## [STORED DATA]
════════════════
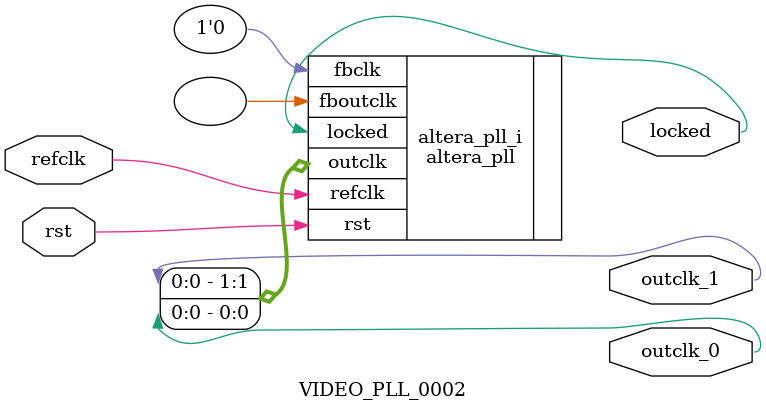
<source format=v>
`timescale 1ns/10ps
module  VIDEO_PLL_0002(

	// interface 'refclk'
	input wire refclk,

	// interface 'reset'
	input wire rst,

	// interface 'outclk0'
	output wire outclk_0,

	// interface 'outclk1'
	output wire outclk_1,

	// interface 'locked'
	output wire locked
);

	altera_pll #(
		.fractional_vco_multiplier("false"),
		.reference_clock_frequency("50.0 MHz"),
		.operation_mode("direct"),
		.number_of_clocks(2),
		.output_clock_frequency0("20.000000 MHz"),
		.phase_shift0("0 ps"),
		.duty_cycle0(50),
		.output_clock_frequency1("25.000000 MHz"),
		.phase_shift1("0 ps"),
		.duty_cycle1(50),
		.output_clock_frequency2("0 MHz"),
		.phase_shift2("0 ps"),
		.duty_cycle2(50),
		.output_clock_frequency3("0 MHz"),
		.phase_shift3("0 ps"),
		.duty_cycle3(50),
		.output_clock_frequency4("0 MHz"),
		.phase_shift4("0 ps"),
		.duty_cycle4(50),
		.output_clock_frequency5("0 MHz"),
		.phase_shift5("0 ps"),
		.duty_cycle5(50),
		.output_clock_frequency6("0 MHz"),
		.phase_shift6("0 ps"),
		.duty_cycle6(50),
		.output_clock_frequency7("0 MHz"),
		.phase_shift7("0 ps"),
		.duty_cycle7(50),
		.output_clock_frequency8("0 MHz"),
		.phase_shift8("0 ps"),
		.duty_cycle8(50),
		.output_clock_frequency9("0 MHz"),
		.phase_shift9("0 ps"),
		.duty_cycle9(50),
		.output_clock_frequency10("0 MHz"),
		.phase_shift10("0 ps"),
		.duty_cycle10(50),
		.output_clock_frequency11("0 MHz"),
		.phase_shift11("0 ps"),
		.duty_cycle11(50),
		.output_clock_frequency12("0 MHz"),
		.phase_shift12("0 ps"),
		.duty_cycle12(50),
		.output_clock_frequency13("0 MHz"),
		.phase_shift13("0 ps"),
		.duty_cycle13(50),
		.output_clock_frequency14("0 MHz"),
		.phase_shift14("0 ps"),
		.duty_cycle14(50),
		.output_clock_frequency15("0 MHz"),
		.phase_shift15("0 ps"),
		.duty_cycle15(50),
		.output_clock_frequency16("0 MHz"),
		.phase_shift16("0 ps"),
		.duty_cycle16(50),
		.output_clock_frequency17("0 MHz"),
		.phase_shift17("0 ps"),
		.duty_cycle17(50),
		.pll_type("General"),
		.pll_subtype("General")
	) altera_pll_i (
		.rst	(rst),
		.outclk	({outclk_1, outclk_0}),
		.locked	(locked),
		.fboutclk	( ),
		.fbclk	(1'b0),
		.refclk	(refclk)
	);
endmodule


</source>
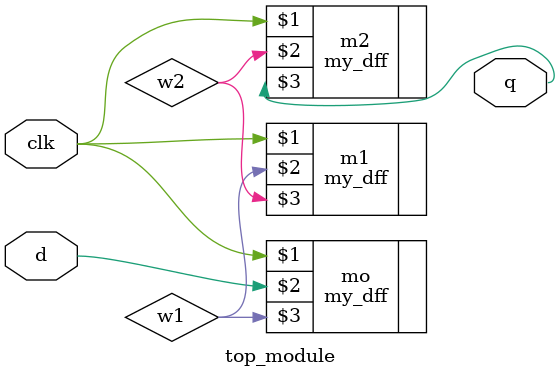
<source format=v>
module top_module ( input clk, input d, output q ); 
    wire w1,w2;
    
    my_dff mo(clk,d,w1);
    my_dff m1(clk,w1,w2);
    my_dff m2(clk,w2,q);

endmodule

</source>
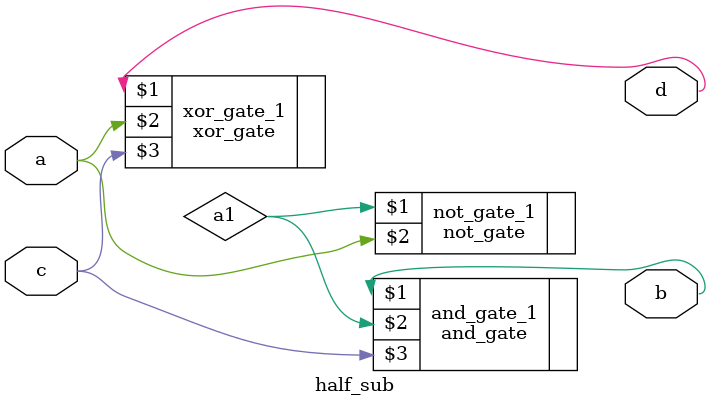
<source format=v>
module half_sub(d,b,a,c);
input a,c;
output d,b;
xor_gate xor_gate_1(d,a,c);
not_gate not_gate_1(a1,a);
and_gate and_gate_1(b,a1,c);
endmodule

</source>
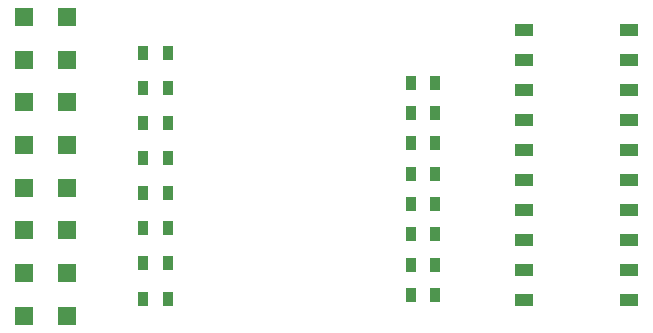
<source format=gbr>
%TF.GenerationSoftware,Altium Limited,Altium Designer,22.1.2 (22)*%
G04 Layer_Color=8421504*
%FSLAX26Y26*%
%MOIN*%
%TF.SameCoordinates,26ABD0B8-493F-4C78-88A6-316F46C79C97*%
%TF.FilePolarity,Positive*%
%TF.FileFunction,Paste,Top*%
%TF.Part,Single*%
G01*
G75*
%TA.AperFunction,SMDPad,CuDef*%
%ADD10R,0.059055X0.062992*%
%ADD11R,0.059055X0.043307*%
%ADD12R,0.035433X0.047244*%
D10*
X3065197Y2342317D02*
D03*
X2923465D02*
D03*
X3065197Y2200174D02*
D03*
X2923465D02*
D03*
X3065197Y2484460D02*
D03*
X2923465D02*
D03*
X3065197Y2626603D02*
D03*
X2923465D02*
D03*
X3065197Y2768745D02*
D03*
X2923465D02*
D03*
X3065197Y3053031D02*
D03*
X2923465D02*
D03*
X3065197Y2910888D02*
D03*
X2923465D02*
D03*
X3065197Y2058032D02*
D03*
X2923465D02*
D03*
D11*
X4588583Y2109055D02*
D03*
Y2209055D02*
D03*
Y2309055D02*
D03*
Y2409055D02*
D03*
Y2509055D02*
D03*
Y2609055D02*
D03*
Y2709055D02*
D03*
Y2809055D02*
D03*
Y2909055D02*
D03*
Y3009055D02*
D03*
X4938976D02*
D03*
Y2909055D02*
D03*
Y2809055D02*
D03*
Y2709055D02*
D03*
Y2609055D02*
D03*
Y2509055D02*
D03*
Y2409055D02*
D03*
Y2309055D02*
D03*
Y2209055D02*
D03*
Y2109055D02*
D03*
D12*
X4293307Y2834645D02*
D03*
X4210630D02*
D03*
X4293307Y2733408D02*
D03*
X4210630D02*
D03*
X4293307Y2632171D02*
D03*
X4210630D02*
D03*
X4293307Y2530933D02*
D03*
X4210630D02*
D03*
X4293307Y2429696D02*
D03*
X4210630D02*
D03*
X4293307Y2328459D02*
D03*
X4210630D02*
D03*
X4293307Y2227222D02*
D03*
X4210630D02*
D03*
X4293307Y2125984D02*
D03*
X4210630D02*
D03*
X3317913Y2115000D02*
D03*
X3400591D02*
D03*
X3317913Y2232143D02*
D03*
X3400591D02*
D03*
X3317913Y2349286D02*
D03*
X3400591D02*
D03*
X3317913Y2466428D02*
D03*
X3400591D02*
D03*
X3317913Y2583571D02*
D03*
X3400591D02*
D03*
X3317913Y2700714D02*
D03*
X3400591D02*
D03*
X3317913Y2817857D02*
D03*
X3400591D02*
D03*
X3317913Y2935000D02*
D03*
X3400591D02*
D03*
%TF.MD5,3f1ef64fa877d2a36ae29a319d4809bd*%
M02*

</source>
════════════════
Give back the records exactly, minus any pictures.

## [RESPONSE TO THE EXERCISE]
<source format=v>
`timescale 1ns/10ps
module  VIDEO_PLL_0002(

	// interface 'refclk'
	input wire refclk,

	// interface 'reset'
	input wire rst,

	// interface 'outclk0'
	output wire outclk_0,

	// interface 'outclk1'
	output wire outclk_1,

	// interface 'locked'
	output wire locked
);

	altera_pll #(
		.fractional_vco_multiplier("false"),
		.reference_clock_frequency("50.0 MHz"),
		.operation_mode("direct"),
		.number_of_clocks(2),
		.output_clock_frequency0("20.000000 MHz"),
		.phase_shift0("0 ps"),
		.duty_cycle0(50),
		.output_clock_frequency1("25.000000 MHz"),
		.phase_shift1("0 ps"),
		.duty_cycle1(50),
		.output_clock_frequency2("0 MHz"),
		.phase_shift2("0 ps"),
		.duty_cycle2(50),
		.output_clock_frequency3("0 MHz"),
		.phase_shift3("0 ps"),
		.duty_cycle3(50),
		.output_clock_frequency4("0 MHz"),
		.phase_shift4("0 ps"),
		.duty_cycle4(50),
		.output_clock_frequency5("0 MHz"),
		.phase_shift5("0 ps"),
		.duty_cycle5(50),
		.output_clock_frequency6("0 MHz"),
		.phase_shift6("0 ps"),
		.duty_cycle6(50),
		.output_clock_frequency7("0 MHz"),
		.phase_shift7("0 ps"),
		.duty_cycle7(50),
		.output_clock_frequency8("0 MHz"),
		.phase_shift8("0 ps"),
		.duty_cycle8(50),
		.output_clock_frequency9("0 MHz"),
		.phase_shift9("0 ps"),
		.duty_cycle9(50),
		.output_clock_frequency10("0 MHz"),
		.phase_shift10("0 ps"),
		.duty_cycle10(50),
		.output_clock_frequency11("0 MHz"),
		.phase_shift11("0 ps"),
		.duty_cycle11(50),
		.output_clock_frequency12("0 MHz"),
		.phase_shift12("0 ps"),
		.duty_cycle12(50),
		.output_clock_frequency13("0 MHz"),
		.phase_shift13("0 ps"),
		.duty_cycle13(50),
		.output_clock_frequency14("0 MHz"),
		.phase_shift14("0 ps"),
		.duty_cycle14(50),
		.output_clock_frequency15("0 MHz"),
		.phase_shift15("0 ps"),
		.duty_cycle15(50),
		.output_clock_frequency16("0 MHz"),
		.phase_shift16("0 ps"),
		.duty_cycle16(50),
		.output_clock_frequency17("0 MHz"),
		.phase_shift17("0 ps"),
		.duty_cycle17(50),
		.pll_type("General"),
		.pll_subtype("General")
	) altera_pll_i (
		.rst	(rst),
		.outclk	({outclk_1, outclk_0}),
		.locked	(locked),
		.fboutclk	( ),
		.fbclk	(1'b0),
		.refclk	(refclk)
	);
endmodule


</source>
<source format=v>
module top_module ( input clk, input d, output q ); 
    wire w1,w2;
    
    my_dff mo(clk,d,w1);
    my_dff m1(clk,w1,w2);
    my_dff m2(clk,w2,q);

endmodule

</source>
<source format=v>
module half_sub(d,b,a,c);
input a,c;
output d,b;
xor_gate xor_gate_1(d,a,c);
not_gate not_gate_1(a1,a);
and_gate and_gate_1(b,a1,c);
endmodule

</source>
<source format=gbr>
%TF.GenerationSoftware,Altium Limited,Altium Designer,22.1.2 (22)*%
G04 Layer_Color=8421504*
%FSLAX26Y26*%
%MOIN*%
%TF.SameCoordinates,26ABD0B8-493F-4C78-88A6-316F46C79C97*%
%TF.FilePolarity,Positive*%
%TF.FileFunction,Paste,Top*%
%TF.Part,Single*%
G01*
G75*
%TA.AperFunction,SMDPad,CuDef*%
%ADD10R,0.059055X0.062992*%
%ADD11R,0.059055X0.043307*%
%ADD12R,0.035433X0.047244*%
D10*
X3065197Y2342317D02*
D03*
X2923465D02*
D03*
X3065197Y2200174D02*
D03*
X2923465D02*
D03*
X3065197Y2484460D02*
D03*
X2923465D02*
D03*
X3065197Y2626603D02*
D03*
X2923465D02*
D03*
X3065197Y2768745D02*
D03*
X2923465D02*
D03*
X3065197Y3053031D02*
D03*
X2923465D02*
D03*
X3065197Y2910888D02*
D03*
X2923465D02*
D03*
X3065197Y2058032D02*
D03*
X2923465D02*
D03*
D11*
X4588583Y2109055D02*
D03*
Y2209055D02*
D03*
Y2309055D02*
D03*
Y2409055D02*
D03*
Y2509055D02*
D03*
Y2609055D02*
D03*
Y2709055D02*
D03*
Y2809055D02*
D03*
Y2909055D02*
D03*
Y3009055D02*
D03*
X4938976D02*
D03*
Y2909055D02*
D03*
Y2809055D02*
D03*
Y2709055D02*
D03*
Y2609055D02*
D03*
Y2509055D02*
D03*
Y2409055D02*
D03*
Y2309055D02*
D03*
Y2209055D02*
D03*
Y2109055D02*
D03*
D12*
X4293307Y2834645D02*
D03*
X4210630D02*
D03*
X4293307Y2733408D02*
D03*
X4210630D02*
D03*
X4293307Y2632171D02*
D03*
X4210630D02*
D03*
X4293307Y2530933D02*
D03*
X4210630D02*
D03*
X4293307Y2429696D02*
D03*
X4210630D02*
D03*
X4293307Y2328459D02*
D03*
X4210630D02*
D03*
X4293307Y2227222D02*
D03*
X4210630D02*
D03*
X4293307Y2125984D02*
D03*
X4210630D02*
D03*
X3317913Y2115000D02*
D03*
X3400591D02*
D03*
X3317913Y2232143D02*
D03*
X3400591D02*
D03*
X3317913Y2349286D02*
D03*
X3400591D02*
D03*
X3317913Y2466428D02*
D03*
X3400591D02*
D03*
X3317913Y2583571D02*
D03*
X3400591D02*
D03*
X3317913Y2700714D02*
D03*
X3400591D02*
D03*
X3317913Y2817857D02*
D03*
X3400591D02*
D03*
X3317913Y2935000D02*
D03*
X3400591D02*
D03*
%TF.MD5,3f1ef64fa877d2a36ae29a319d4809bd*%
M02*

</source>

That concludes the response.